* ABOUT THIS EXERCISE *
Replace "chart" with "graph" throughout the data below and write it out again with no other changes, omitting the pictures.

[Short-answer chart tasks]
- - -

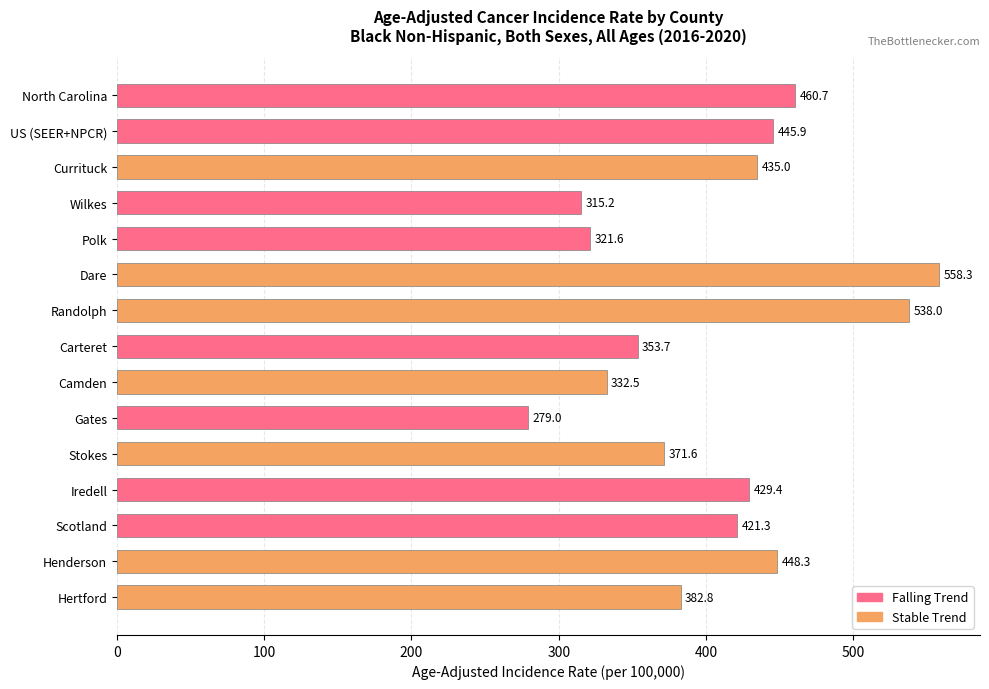

Reading top to bottom, what are all the values shown in this chart?

460.7	445.9	435.0	315.2	321.6	558.3	538.0	353.7	332.5	279.0	371.6	429.4	421.3	448.3	382.8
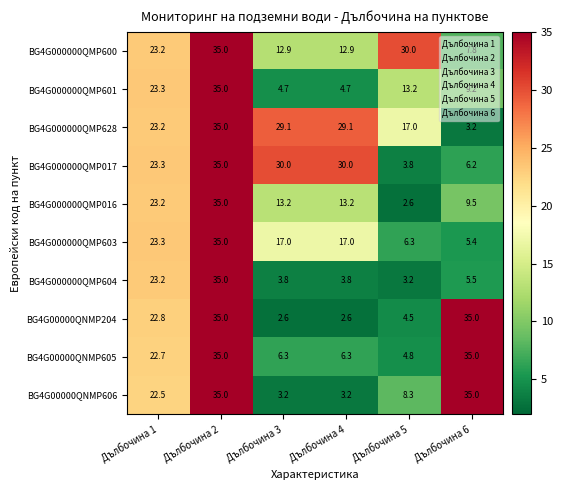

What is the minimum value shown in the chart?

2.6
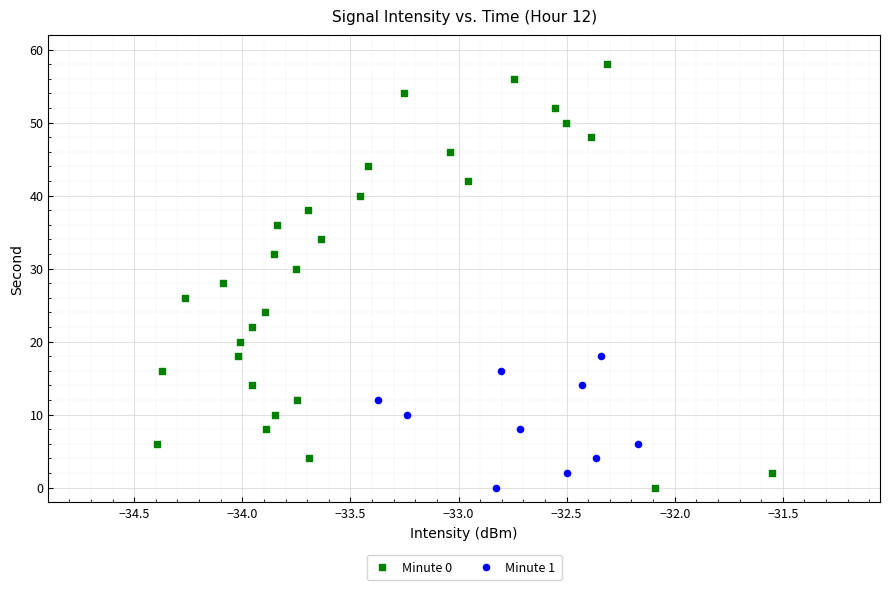

Which series has the largest Y range (max minus min)?

Minute 0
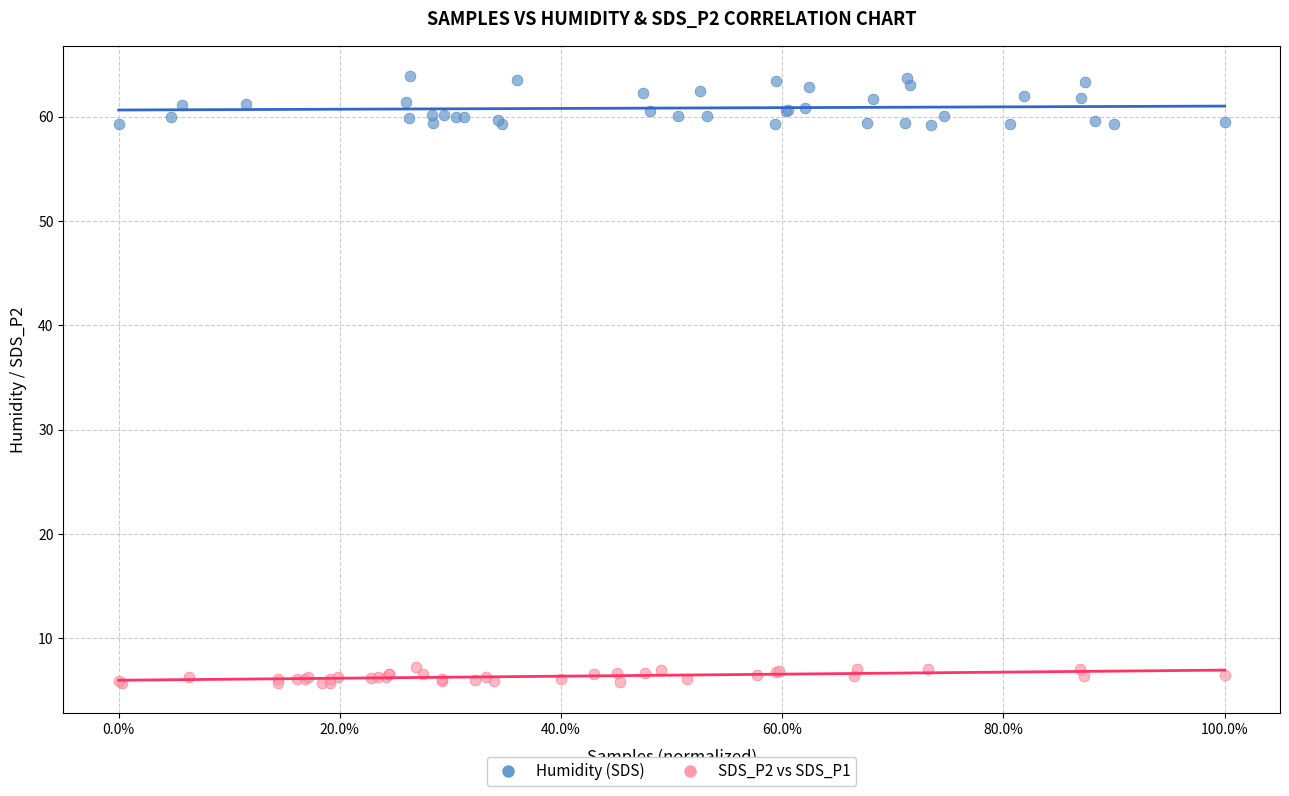

Which series contains the highest Y value?

Humidity (SDS)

- - -

* RESULT OF THIS EXERCISE *
Reading top to bottom, what are all the values shown in this graph?

460.7	445.9	435.0	315.2	321.6	558.3	538.0	353.7	332.5	279.0	371.6	429.4	421.3	448.3	382.8

What is the minimum value shown in the graph?

2.6

Which series has the largest Y range (max minus min)?

Minute 0

Which series contains the highest Y value?

Humidity (SDS)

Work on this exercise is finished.